REQUIREMENT = What comes back must be the data itself, retyped exactly.

MATERIAL SHOWN =
*** Begin section ***

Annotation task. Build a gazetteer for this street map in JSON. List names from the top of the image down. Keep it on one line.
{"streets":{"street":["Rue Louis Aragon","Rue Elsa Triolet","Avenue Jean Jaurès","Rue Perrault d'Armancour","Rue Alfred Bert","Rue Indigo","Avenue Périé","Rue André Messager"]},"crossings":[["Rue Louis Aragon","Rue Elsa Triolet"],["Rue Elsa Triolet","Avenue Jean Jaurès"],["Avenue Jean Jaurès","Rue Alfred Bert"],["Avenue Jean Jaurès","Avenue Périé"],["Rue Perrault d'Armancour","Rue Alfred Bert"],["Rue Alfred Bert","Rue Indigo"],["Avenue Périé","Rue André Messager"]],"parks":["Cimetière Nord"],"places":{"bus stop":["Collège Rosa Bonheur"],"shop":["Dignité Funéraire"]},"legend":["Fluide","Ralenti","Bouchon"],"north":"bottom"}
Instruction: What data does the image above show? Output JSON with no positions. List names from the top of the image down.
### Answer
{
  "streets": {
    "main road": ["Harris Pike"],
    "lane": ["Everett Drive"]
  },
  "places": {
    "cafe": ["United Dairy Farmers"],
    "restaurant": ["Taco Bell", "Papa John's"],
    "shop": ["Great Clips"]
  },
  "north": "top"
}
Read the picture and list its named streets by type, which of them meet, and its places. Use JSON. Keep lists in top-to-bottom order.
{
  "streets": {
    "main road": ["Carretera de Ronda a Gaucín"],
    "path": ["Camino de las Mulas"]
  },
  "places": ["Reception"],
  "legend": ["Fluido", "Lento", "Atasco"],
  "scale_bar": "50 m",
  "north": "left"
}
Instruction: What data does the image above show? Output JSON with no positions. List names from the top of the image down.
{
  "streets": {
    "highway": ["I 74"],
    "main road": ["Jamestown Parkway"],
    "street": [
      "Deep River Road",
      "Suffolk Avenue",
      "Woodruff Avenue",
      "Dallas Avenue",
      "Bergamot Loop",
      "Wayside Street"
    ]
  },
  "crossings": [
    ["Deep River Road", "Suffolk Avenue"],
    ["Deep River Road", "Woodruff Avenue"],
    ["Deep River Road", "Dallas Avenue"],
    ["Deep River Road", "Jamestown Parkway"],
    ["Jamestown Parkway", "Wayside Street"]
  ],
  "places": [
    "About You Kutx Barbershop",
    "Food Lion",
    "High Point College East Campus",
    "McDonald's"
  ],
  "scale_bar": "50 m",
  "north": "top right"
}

*** End section ***

EXPECTED OUTPUT =
Annotation task. Build a gazetteer for this street map in JSON. List names from the top of the image down. Keep it on one line.
{"streets":{"street":["Rue Louis Aragon","Rue Elsa Triolet","Avenue Jean Jaurès","Rue Perrault d'Armancour","Rue Alfred Bert","Rue Indigo","Avenue Périé","Rue André Messager"]},"crossings":[["Rue Louis Aragon","Rue Elsa Triolet"],["Rue Elsa Triolet","Avenue Jean Jaurès"],["Avenue Jean Jaurès","Rue Alfred Bert"],["Avenue Jean Jaurès","Avenue Périé"],["Rue Perrault d'Armancour","Rue Alfred Bert"],["Rue Alfred Bert","Rue Indigo"],["Avenue Périé","Rue André Messager"]],"parks":["Cimetière Nord"],"places":{"bus stop":["Collège Rosa Bonheur"],"shop":["Dignité Funéraire"]},"legend":["Fluide","Ralenti","Bouchon"],"north":"bottom"}
Instruction: What data does the image above show? Output JSON with no positions. List names from the top of the image down.
### Answer
{
  "streets": {
    "main road": ["Harris Pike"],
    "lane": ["Everett Drive"]
  },
  "places": {
    "cafe": ["United Dairy Farmers"],
    "restaurant": ["Taco Bell", "Papa John's"],
    "shop": ["Great Clips"]
  },
  "north": "top"
}
Read the picture and list its named streets by type, which of them meet, and its places. Use JSON. Keep lists in top-to-bottom order.
{
  "streets": {
    "main road": ["Carretera de Ronda a Gaucín"],
    "path": ["Camino de las Mulas"]
  },
  "places": ["Reception"],
  "legend": ["Fluido", "Lento", "Atasco"],
  "scale_bar": "50 m",
  "north": "left"
}
Instruction: What data does the image above show? Output JSON with no positions. List names from the top of the image down.
{
  "streets": {
    "highway": ["I 74"],
    "main road": ["Jamestown Parkway"],
    "street": [
      "Deep River Road",
      "Suffolk Avenue",
      "Woodruff Avenue",
      "Dallas Avenue",
      "Bergamot Loop",
      "Wayside Street"
    ]
  },
  "crossings": [
    ["Deep River Road", "Suffolk Avenue"],
    ["Deep River Road", "Woodruff Avenue"],
    ["Deep River Road", "Dallas Avenue"],
    ["Deep River Road", "Jamestown Parkway"],
    ["Jamestown Parkway", "Wayside Street"]
  ],
  "places": [
    "About You Kutx Barbershop",
    "Food Lion",
    "High Point College East Campus",
    "McDonald's"
  ],
  "scale_bar": "50 m",
  "north": "top right"
}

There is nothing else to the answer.